俺はたった一ヶ月の辛抱だと思ったが、毎週土日になると気持ちが落ち着かなくなってきた。俺はとうとう我慢できなくなり、その月の最終土曜日に新幹線に乗った。

鳥取駅に着いたのは17時半を少し過ぎた時刻だった。前泊ったホテルにチェックインする。聖子はまだ仕事が終わってないだろう。とりあえず聖子に鳥取に来たということを知らせるためにメッセージを送った。

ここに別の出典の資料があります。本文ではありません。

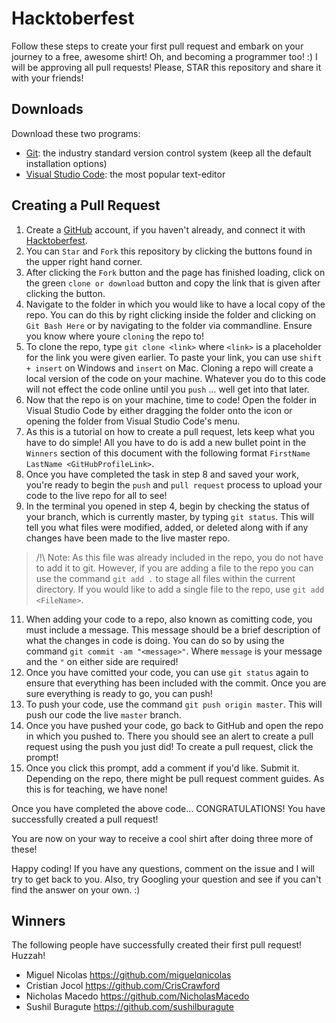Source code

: # Hacktoberfest
Follow these steps to create your first pull request and embark on your journey to a free, awesome shirt! Oh, and becoming a programmer too! :) I will be approving all pull requests! Please, STAR this repository and share it with your friends!

## Downloads
Download these two programs:
* [Git](https://git-scm.com/downloads): the industry standard version control system (keep all the default installation options)
* [Visual Studio Code](https://code.visualstudio.com/): the most popular text-editor

## Creating a Pull Request
1. Create a [GitHub](https://github.com) account, if you haven't already, and connect it with [Hacktoberfest](https://hacktoberfest.digitalocean.com/).
2. You can `Star` and `Fork` this repository by clicking the buttons found in the upper right hand corner.
3. After clicking the `Fork` button and the page has finished loading, click on the green `clone or download` button and copy the link that is given after clicking the button.
4. Navigate to the folder in which you would like to have a local copy of the repo. You can do this by right clicking inside the folder and clicking on `Git Bash Here` or by navigating to the folder via commandline. Ensure you know where youre `cloning` the repo to! 
5. To clone the repo, type `git clone <link>` where `<link>` is a placeholder for the link you were given earlier. To paste your link, you can use `shift + insert` on Windows and `insert` on Mac. Cloning a repo will create a local version of the code on your machine. Whatever you do to this code will not effect the code online until you `push` ... well get into that later.
7. Now that the repo is on your machine, time to code! Open the folder in Visual Studio Code by either dragging the folder onto the icon or opening the folder from Visual Studio Code's menu.
8. As this is a tutorial on how to create a pull request, lets keep what you have to do simple! All you have to do is add a new bullet point in the `Winners` section of this document with the following format `FirstName LastName <GitHubProfileLink>`.
9. Once you have completed the task in step 8 and saved your work, you're ready to begin the `push` and `pull request` process to upload your code to the live repo for all to see!
10. In the terminal you opened in step 4, begin by checking the status of your branch, which is currently master, by typing `git status`. This will tell you what files were modified, added, or deleted along with if any changes have been made to the live master repo.
> /!\ Note: As this file was already included in the repo, you do not have to add it to git. However, if you are adding a file to the repo you can use the command `git add .` to stage all files within the current directory. If you would like to add a single file to the repo, use `git add <FileName>`.
11. When adding your code to a repo, also known as comitting code, you must include a message. This message should be a brief description of what the changes in code is doing. You can do so by using the command `git commit -am "<message>"`.  Where `message` is your message and the `"` on either side are required!
12. Once you have comitted your code, you can use `git status` again to ensure that everything has been included with the commit. Once you are sure everything is ready to go, you can push!
13. To push your code, use the command `git push origin master`. This will push our code the live `master` branch.
14. Once you have pushed your code, go back to GitHub and open the repo in which you pushed to. There you should see an alert to create a pull request using the push you just did! To create a pull request, click the prompt!
15. Once you click this prompt, add a comment if you'd like. Submit it. Depending on the repo, there might be pull request comment guides. As this is for teaching, we have none!

Once you have completed the above code... CONGRATULATIONS! You have successfully created a pull request! 

You are now on your way to receive a cool shirt after doing three more of these!

Happy coding! If you have any questions, comment on the issue and I will try to get back to you. Also, try Googling your question and see if you can't find the answer on your own. :)

## Winners

The following people have successfully created their first pull request! Huzzah!

* Miguel Nicolas https://github.com/miguelqnicolas
* Cristian Jocol https://github.com/CrisCrawford
* Nicholas Macedo https://github.com/NicholasMacedo
* Sushil Buragute https://github.com/sushilburagute
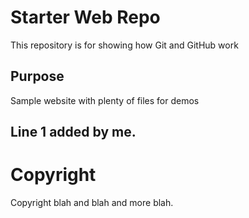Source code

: # Starter Web Repo

This repository is for showing how Git and GitHub work

## Purpose

Sample website with plenty of files for demos

## Line 1 added by me.

# Copyright

Copyright blah and blah and more blah.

20時近くになって、やっと聖子から電話がかかってきた。

「びっくりしたよ。今どこにいるの?」

「この前泊ったホテル」

「今から行く。何号室?」

俺は部屋番号を教えた。

20分ほどして部屋のチャイムが鳴る。

ドアを開けると聖子が入って来た。

「夕飯は食べた?どこか食べに行こうか?」

俺がそう言うと、聖子は抱きついてきて、俺をベッドに押し倒した。

「夕飯なんか食べなくてもいい。今はこうしたい」

聖子はそう言って唇を押し付けてきた。


「今月は会えないと思ってたから、嬉しかった」

聖子は裸の肩を俺の腕に抱かれ、息を整えた後、やっと言葉を発した。

「どうしても会いたくて、1時間でもいいから会いたいと思って新幹線に乗ってしまった」

「1時間会うために5時間かけてきたの?」

「まあ、そういうこと。1時間でも会えるなら往復10時間かけてもいいと思った」

聖子が俺の胸に顔をうずめてきた。

「なあ、東京で一緒に暮らさないか?」

聖子が俺の顔を見た。

「俺たち結婚に対して臆病になっているだろ?でも、もうそろそろ人生最後のチャンスと思って、結婚しないか?ただ、結婚してもどうしてもダメだったというケースを考えて、こういうものを用意してきた」

俺はそう言ってカバンから書類を出して聖子に渡した。

「離婚届?」

「聖子は前の旦那さんと離婚するとき苦労したと言っていただろ?だから、前もって離婚届を作成して聖子に渡しておくよ。もし聖子が俺と暮らして、どうしても無理だと思ったら、俺が何と言おうとその書類を役所に提出すればいい」

「勇也は?もし私と一緒に暮らすのは無理だと思った時はどうするの?もう一通離婚届を作って、それを勇也が持っておく?」

「俺は必要ない。いくら女性を見る目がない俺でも、聖子は大丈夫だと確信しているから」

聖子がジッと俺を見る。そして、フッと息を吐きながら言った。

「わかった。結婚しよう。ただし、これはいらない」

聖子はそう言って離婚届を真っ二つに破った。

「高校時代からの夢が叶ったんだもの。それで苦労するなら、それも私の人生ということでしょ?でも、勇也は絶対に私を大事にしてくれると確信している」

俺は聖子を抱きしめた。

「ねえ、お腹空いてきた。何か食べに行こうよ」

「そうだな。何か食べにいこう」

「何食べる?今の時季ならまだ松葉ガニがあるから、カニを食べに行こうか?」

「やっぱり鳥取に来たら松葉ガニだよな。よし、行こう」

聖子がベッドから抜け出し、下着をつけようとした。その後ろ姿を見て、俺は思わず後ろから抱きついた。

「何?どうしたの?」

「やっぱり、もう一回しよう」

「カニ売り切れちゃうよ?」

「カニよりも、俺はこっちの方が魅力的だから」

聖子が俺の顔を見て嬉しそうに微笑んだ。